The footpath tea stall that was reduced to a pile of dismantled objects wrapped up in tarpaulin during these long weeks of lockdown is suddenly seeming partly alive. Indeed, the masked woman in salwar kurta sitting on a wooden chowki beside the pile—where the stall used to be—is Mayawati herself, the gentle-mannered friendly woman who has been running the chai shop for 20 years.
“I was coming here every other day for a short while even during the lockdown,” says the lady. Not to secretly run her chai shop—no! But to check after Sheru, the black-and-white stay dog who lives on this stretch of pavement, and has been her friend for long. “I would make sure that he was fine… and I would give him rotis and milk.”

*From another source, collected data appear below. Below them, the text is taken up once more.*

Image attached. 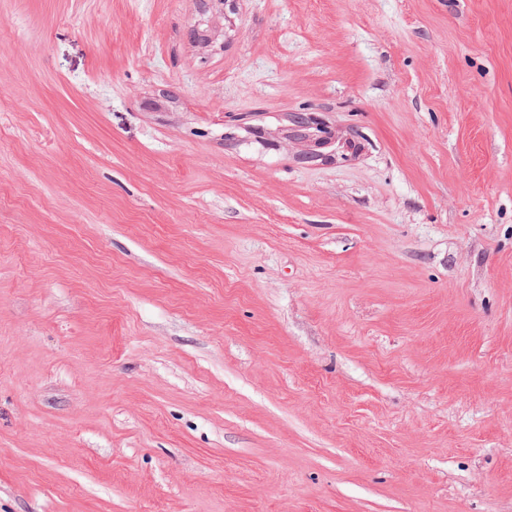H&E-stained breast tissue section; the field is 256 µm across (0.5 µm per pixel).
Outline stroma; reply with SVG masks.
<instances>
[{
	"instance_id": "35a3bbf8",
	"label": "stroma",
	"mask_w": 512,
	"mask_h": 512,
	"mask_svg": "<svg viewBox=\"0 0 512 512\" xmlns=\"http://www.w3.org/2000/svg\"><path fill=\"white\" fill-rule=\"evenodd\" d=\"M211 7L0 0V512H512V0Z\"/></svg>"
}]
</instances>
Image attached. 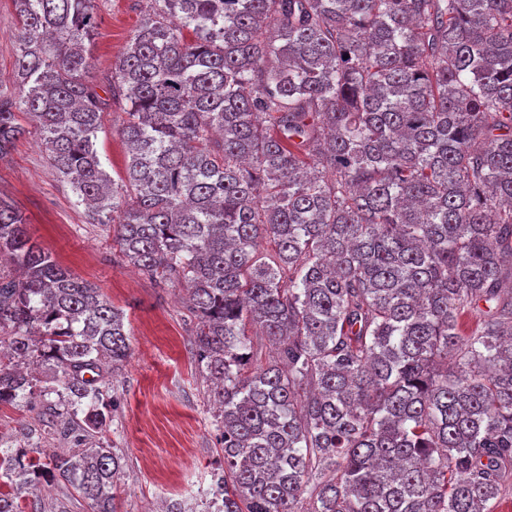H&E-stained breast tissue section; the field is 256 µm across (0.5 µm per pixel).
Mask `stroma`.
<instances>
[{
    "mask_svg": "<svg viewBox=\"0 0 512 512\" xmlns=\"http://www.w3.org/2000/svg\"><path fill=\"white\" fill-rule=\"evenodd\" d=\"M143 0H94L89 44L97 74L111 71L139 26ZM18 22L12 0H0V91L12 93ZM120 106L105 116L97 149L110 177L122 176L128 155L117 133ZM0 195L27 220L31 236L56 260L95 284L123 310L132 354L109 384L113 409L101 439L119 448L123 473L117 512H154L160 502L200 505L210 475L224 465L210 384L190 351L182 292L143 274L112 247V229L88 223L31 133L0 159Z\"/></svg>",
    "mask_w": 512,
    "mask_h": 512,
    "instance_id": "stroma-1",
    "label": "stroma"
}]
</instances>
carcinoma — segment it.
<instances>
[{"instance_id": "obj_1", "label": "carcinoma", "mask_w": 512, "mask_h": 512, "mask_svg": "<svg viewBox=\"0 0 512 512\" xmlns=\"http://www.w3.org/2000/svg\"><path fill=\"white\" fill-rule=\"evenodd\" d=\"M147 2L98 78L93 0H13L0 157L29 115L88 223L186 291L224 450L201 512H493L512 493V0ZM117 104L113 184L96 141ZM130 356L124 313L0 197V405L50 406L29 370L48 364L55 417L83 414L46 462L0 448V512H69L45 480L117 512L122 454L81 444Z\"/></svg>"}]
</instances>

A number of people in the vicinity look after the dog, the lady confirms. It is however still extraordinary that just for Sheru’s sake, Mayawati would walk all the way from home in Dakshinpuri—since the public transport had shut down for the time. She would cover the distance in two hours.
Earlier, back in the time when there was no pandemic and the tea stall was running smoothly, Mayawati would commute daily from home to the stall in bus no. 427.

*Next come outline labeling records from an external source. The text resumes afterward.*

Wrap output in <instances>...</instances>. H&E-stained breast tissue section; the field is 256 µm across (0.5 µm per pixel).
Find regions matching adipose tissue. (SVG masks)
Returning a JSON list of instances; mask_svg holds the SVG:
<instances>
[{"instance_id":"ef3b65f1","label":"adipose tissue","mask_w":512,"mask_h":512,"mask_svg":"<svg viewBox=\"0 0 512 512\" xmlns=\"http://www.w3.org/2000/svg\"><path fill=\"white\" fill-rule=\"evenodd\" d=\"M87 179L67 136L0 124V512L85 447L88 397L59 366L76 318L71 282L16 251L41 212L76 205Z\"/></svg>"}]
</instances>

“Shera is a very seedha saadha bachha (well-behaved child); he doesn’t bark, doesn’t bite.”
Seemingly indifferent to his praise, the dog is sitting silently on the the edge of the road, his head plopped down on the cooling mud.
Mayawati admits she is eagerly looking forward to reopen her chai stall “as soon as other stalls nearby too open up… let’s wait and see.”
The stall supports her family of four children—her husband died some years ago.
“My eldest just gave her 12th board exams,” she says. Following a long pause, she expresses her hope that “all my children will have a good life, but that is a matter of fate.”
Soon afterwards, Sheru climbs on the pavement and walks towards Mayawati. She quietly caresses his head. The dog looks happy, as if reassuring his friend that it would all turn out OK, it has to.